Years Ago


Today is Monday, March 21, the 80th day of 2011. There are 285 days left in the year.

ASSOCIATED PRESS

On this date in:

1685: Composer Johann Sebastian Bach is born in Eisenach, Germany.

1804: The French civil code, or the “Code Napoleon” as it was later called, is adopted.

1806: Mexican statesman Benito Juarez is born in the state of Oaxaca.

1907: U.S. Marines arrive in Honduras to protect American lives and interests in the wake of political violence.

1957: President Dwight D. Eisenhower and British Prime Minister Harold Macmillan begin a four-day conference in Bermuda.

1960: About 70 people are killed in Sharpeville, South Africa, when police fire on black protesters.

1965: More than 3,000 civil rights demonstrators led by the Rev. Martin Luther King Jr. begin their march from Selma to Montgomery, Ala.

1972: The Supreme Court, in Dunn v. Blumstein, rules that states may not require at least a year’s residency for voting eligibility.
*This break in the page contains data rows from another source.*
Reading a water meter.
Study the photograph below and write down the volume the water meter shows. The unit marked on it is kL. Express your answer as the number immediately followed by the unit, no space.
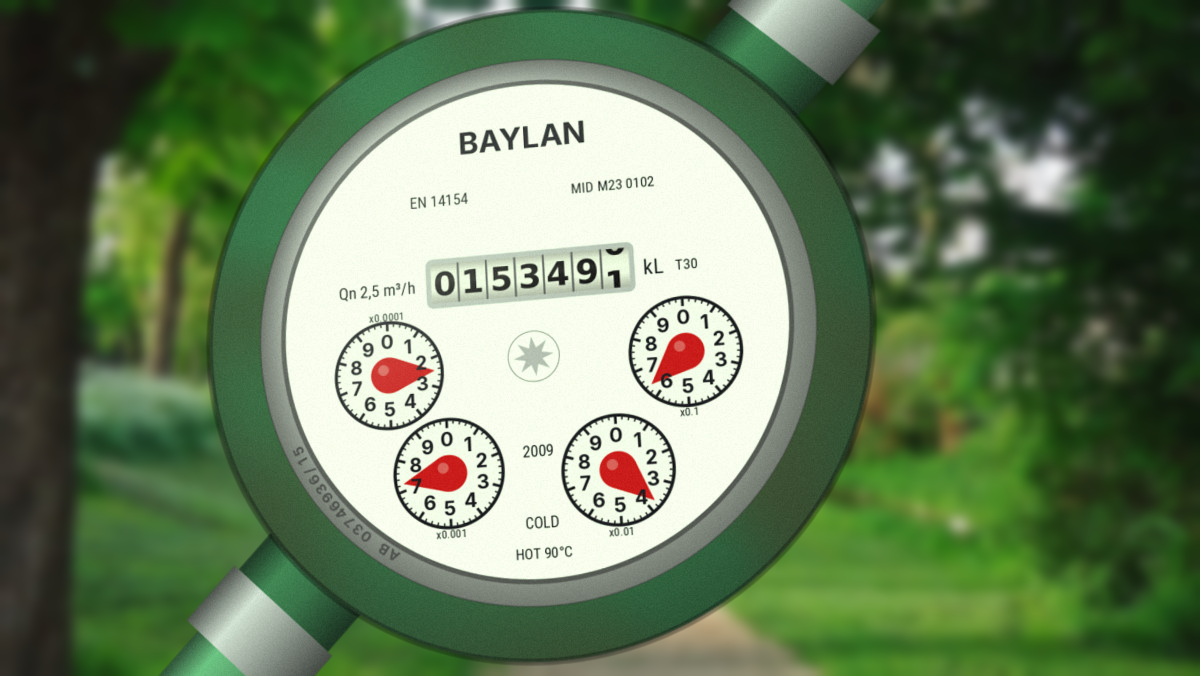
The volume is 153490.6372kL
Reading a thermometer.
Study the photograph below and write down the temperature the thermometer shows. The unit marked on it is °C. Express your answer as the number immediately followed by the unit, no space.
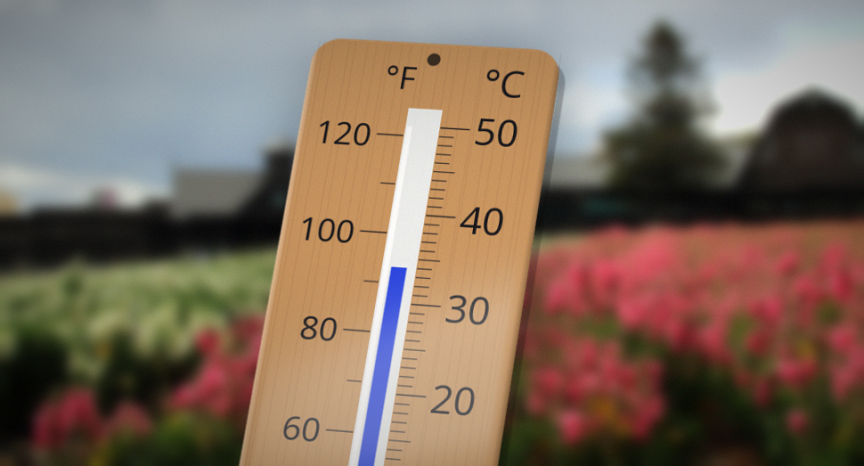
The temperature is 34°C
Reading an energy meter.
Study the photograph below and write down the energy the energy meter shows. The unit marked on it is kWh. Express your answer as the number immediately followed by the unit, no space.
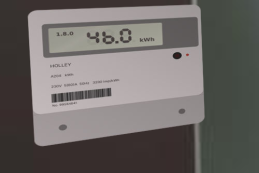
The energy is 46.0kWh
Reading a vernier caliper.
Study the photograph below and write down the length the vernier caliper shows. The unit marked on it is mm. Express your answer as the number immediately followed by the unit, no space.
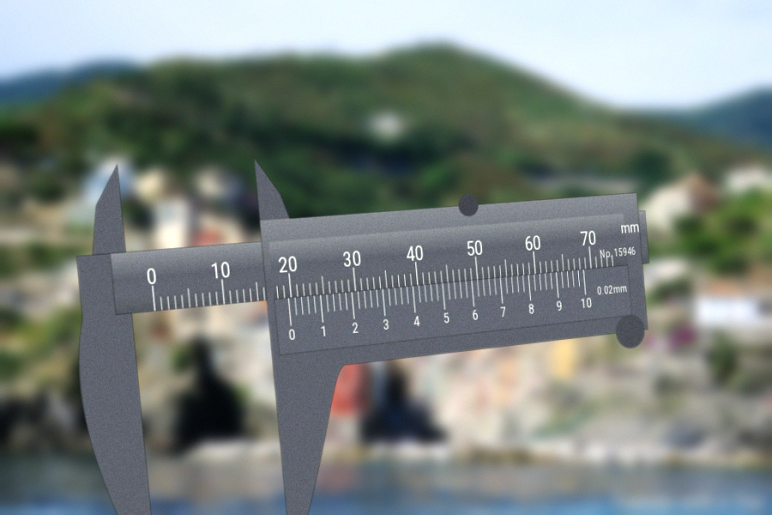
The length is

1981: Michael Donald, a black teenager in Mobile, Ala., is abducted, tortured and killed by members of the Ku Klux Klan. (A lawsuit brought by Donald’s mother, Beulah Mae Donald, later results in a landmark judgment that bankrupts one Klan organization.)

1985: Police in Langa, South Africa, open fire on blacks marching to mark the 25th anniversary of Sharpeville; the reported death toll varies between 29 and 43.

VINDICATOR FILES

1986: Youngstown’s Harry Arroyo notches his third straight win on his comeback trail with an 8th round knockout of Paul Graham at Packard Music Hall in Warren.

Youngstown’s Park and Recreation Commission, anticipating a loss of revenue from Lake Milton, will close 10 playgrounds and two swimming pools for the summer.

Paul A. Reichert, former dean of the Kent State Ashtabula Campus, is named interim dean of Kent’s Trumbull branch.

1971: The Lordstown Local School District has become one of the wealthiest school districts in the state thanks to the General Motors plant and is planning construction of a new high school.

The Youngstown Development Review Committee approves construction of the Goodyear Retail and Automotive Service Center on E. Front Street between Champion and Walnut Streets.

The Public Library of Youngstown and Mahoning County will remodel its South Side branch at 1771 Market Street. The general contractor, R.C. Organ Construction Co., will be paid $193,112.

Lt. Michael K. Glynn, a battle decorated Vietnam veteran, assumes command of the Youngstown Navy and Marine Corps Reserve Training Center on E. LaClede Avenue. He replaces Lt. Cmdr. James J. Brewer, who will be deployed to Vietnam.

1961: Liberty gives the Liberty High School Leopards a grand send off for their trip to Columbus where they will play for the Class A basketball championship.

A Youngstown University chemistry class of 25 students is evacuated after a bromine is spilled during a routine organic chemistry experiment that burned one student and filled the laboratory with offensive fumes.

Burglars enter the Mineral Ridge Post Office, but escape with only $170 in cash and a box of tools after their effort to peel the safe fails.

1936: William E. Borah, U.S. senator from Idaho and an avowed aspirant for the Republican presidential nomination, tells a partisan crowd at Stambaugh Auditorium that he is in favor of the Beaver-Mahoning route for a lake-to-river canal.

With the Mahoning River receding to just a little above normal, most roads have been reopened for travel, and trains, street cars, bus lines and dairy collections have resumed operation.

Two men, Sam Cruickshank, 50, a former roller at Carnegie Steel Co., and Mose King, a former teamster, are found burned to death in their shack on Salt Spring Road.

General Motors Corp. will spend $200,000 to expand its Packard Electric plant in Warren, William S. Knudsen, executive vice president of GM, announces at the annual dinner of the Warren Chamber of Commerce.